Matt Corallo think that block space has 0 cost of production, hence the block space is not a commodity, hence marginal cost of adding a tx to a block is 0.

He seem to think that producing a 1MB block and 100MB has the same cost.
As if the amount of information contained in a block wasn't correlated to the block propagation time.

Any thoughts?

I've been having this debate with them for years. It goes like so:

BS/Core: "Block space has zero cost of production and so it's not a commodity."

Me: "That's not true. There are several factors that add cost--orphaning risk for instance. Here's a paper that shows that the cost of production is non-zero and here's a talk that argues that block space behaves just like a normal commodity."

BS/Core: "Your fee-market paper is fundamentally flawed. You're assuming that larger blocks take longer to propagate and are thus more likely to be orphaned. That is not true."

Me: "It is an empirical fact that larger blocks were more likely to be orphaned. This has been true for the entire time period where data is available. Here is a chart to illustrate this fact."

BS/Core: "Larger blocks might take longer to propagate now, but with 'pre-consensus' the propagation time will no longer depend on block size."

Me: "So you agree that right now the cost of production of block space is non zero and behaves like a commodity?"

BS/Core: "You're an idiot. What matters is what might happen in the future."

Me: "OK, I analyzed one such pre-consensus technique based on weak-blocks that I called subchains. I was able to show that although the technique allows miners to produce larger blocks for a given level of orphan risk, there is still a cost of production based on orphan risk. See Section 5, for instance."

BS/Core: "Your subchains paper is fundamentally flawed. And you 'plagerized' it from Greg."

Peter R has been banned me from #bitcoin-wizards...
...days later I return

BS/Core: "Clearly the miners can agree ahead of time to produce any sized block they like."

Me: "Not in any practical sense. I suppose they could agree ahead of time to produce this jumbo 1 TB block that they've all pre-validated, but why would they do that?"

BS/Core: "You're not thinking adversarially. They'll do it to bloat the chain and hurt Bitcoin. So do you now admit that you're wrong and miners can produce any sized block they like for zero cost?"

Me: "If the majority of the hash power is colluding to hurt Bitcoin, then yes, I would agree. But I would argue that under such assumptions (the majority of the hash power is dishonest) that Bitcoin is insecure anyways. So basically this is a twist on the classic 51% attack."

BS/Core: "Bitcoin is secure even if 51% of the miners are dishonest. This is why full nodes are so important and why we need to keep the block size small so full nodes are affordable to run."

....I could go on and on, but you get the idea.
 

chriswilmer

Active Member
Sep 21, 2015
146
431
@Peter R :

'
BS/Core: "Larger blocks might take longer to propagate now, but with 'pre-consensus' the propagation time will no longer depend on block size."

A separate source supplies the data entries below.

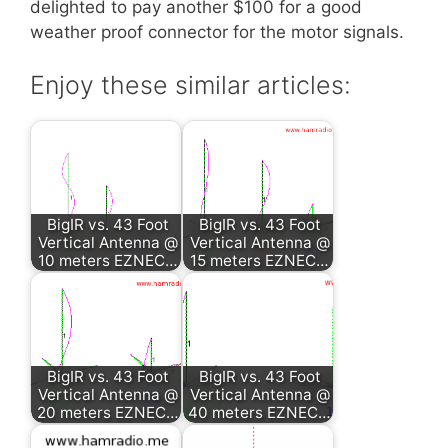
delighted to pay another $100 for a good
weather proof connector for the motor signals.
Enjoy these similar articles:
BigIR vs. 43 Foot
BigIR vs. 43 Foot
Vertical Antenna @
Vertical Antenna @
10 meters EZNEC…
15 meters EZNEC…
BigIR vs. 43 Foot
BigIR vs. 43 Foot
Vertical Antenna @
Vertical Antenna @
20 meters EZNEC…
40 meters EZNEC…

Me: "So you agree that right now the cost of production of block space is non zero and behaves like a commodity?"
'

As I was reading this, I thought this is where you were going to invoke that physics/signals theorem. Isn't that the relevant argument about future propagation time, that based on our current understanding of physics, propagation time always scales (at least) linearly with information content independent of any compression scheme?